Flemington (high PH, Melbourne): $850,000 to $825,000 (-3%). Concentrated towers, no redevelopment. Prices fell while Melbourne rose 46%.
Maroubra (15% PH, Sydney): median grew 19%, but streets near Coral Sea Park estate grew far less. The within-suburb variation is the finding that only property-level data reveals.
Defence Against Criticism
"Wider radii just measure affluent vs non-affluent areas"

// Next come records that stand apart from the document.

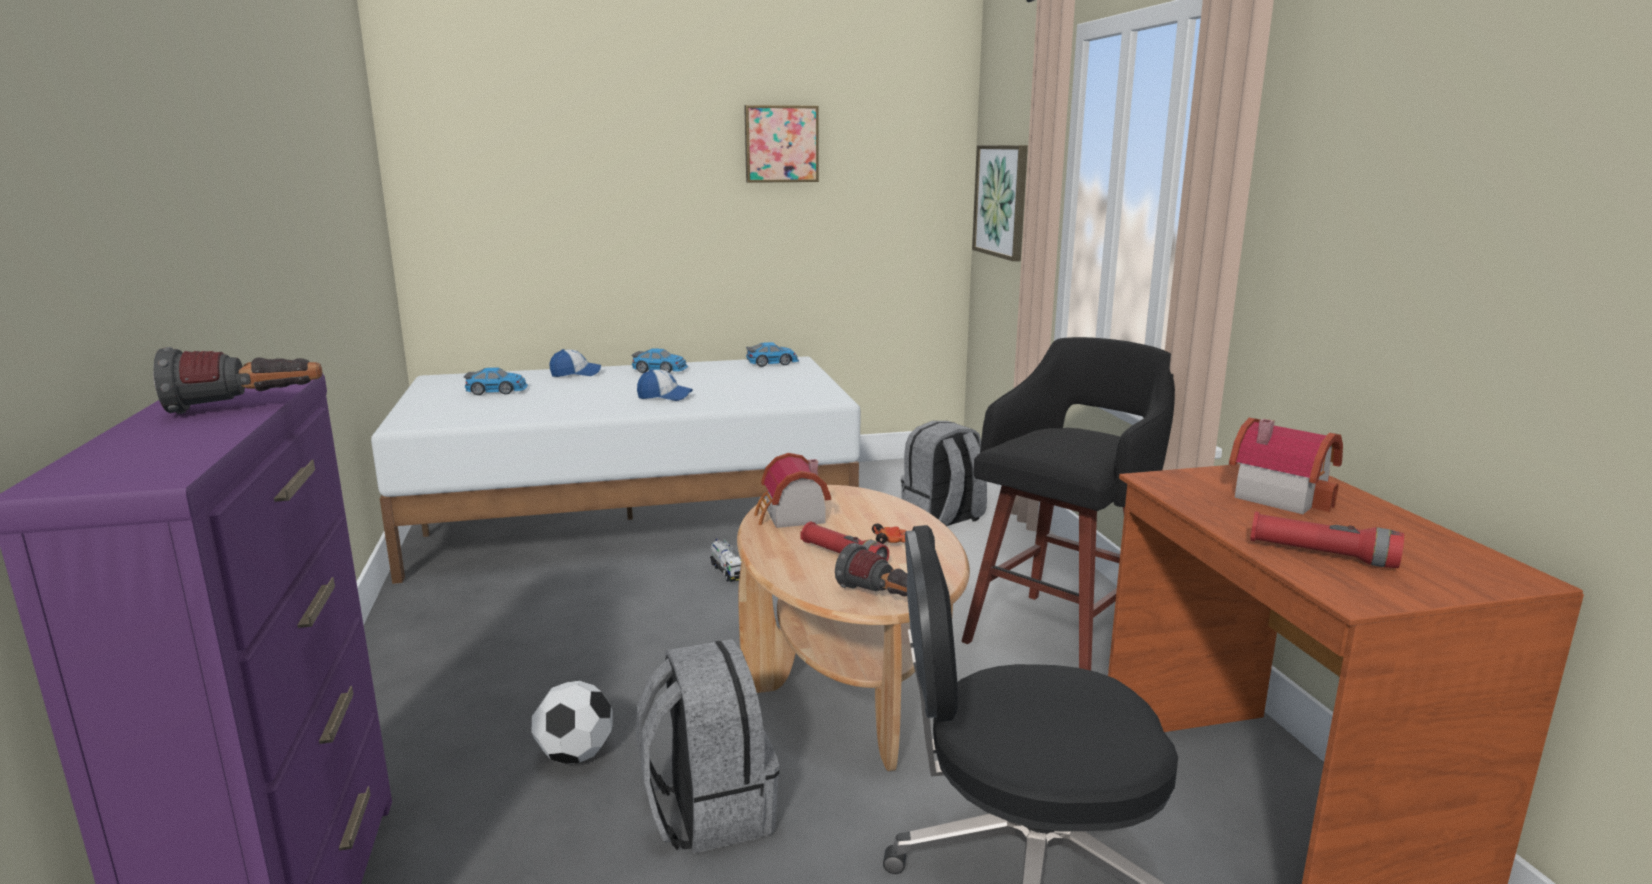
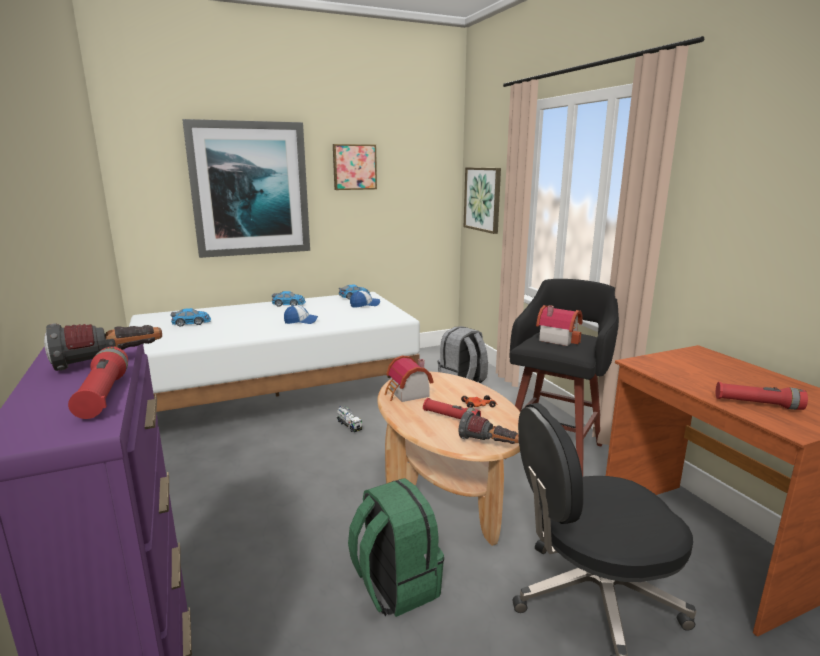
camera: 10 degrees left, 0 degrees up
football [532,681,613,764] -> none
cap [550,349,601,377] -> cap moved to [350,291,380,308]
grey backpack [636,639,779,854] -> green backpack [348,478,444,617]
toy house [1229,418,1343,515] -> toy house moved to [536,305,582,346]
none -> red flashlight [68,347,128,419]
none -> picture [182,119,310,258]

Correct. At 50km+, public housing count is a proxy for regional socioeconomic character. But this is precisely the point: public housing concentration at every scale, from next door to city-wide, carries predictive information about growth. The local effect (10-200m) and the regional effect (5-100km) are complementary signals.
"The 10m sample is too small"
The 10m result (4.2% cost) is based on 283 properties with exactly one PH next door. The 100m result (3.8% cost) is based on 1,662 properties. The 500m result (4.0% cost) is based on 4,875. The effect is consistent across sample sizes, which strengthens the finding.
"Correlation is not causation"
We demonstrate a consistent, predictive relationship across five states, multiple radii, and multiple time periods. We do not claim public housing causes slower growth. We claim it is a measurable signal that investors can use.
Limitations
- Repeat-sale analysis only. Properties sold once are excluded.
- Sales data covers 2015-2023. Limited post-2023 data.
- Does not control for renovations, views, or property-specific improvements.
- Tasmania, Northern Territory, and ACT are not included.
Conclusion
Public housing proximity is associated with slower capital growth at every scale tested. A single property next door is associated with 4.2% slower annual growth. Combining public housing counts from multiple radii explains 8.4% of growth variance beyond entry price and hold period.
This analysis is only possible with property-level public housing data. Census area averages cannot distinguish between "next door" and "800 metres away." In our data, that distinction is associated with a difference of about $33,600 per year on an $800,000 home.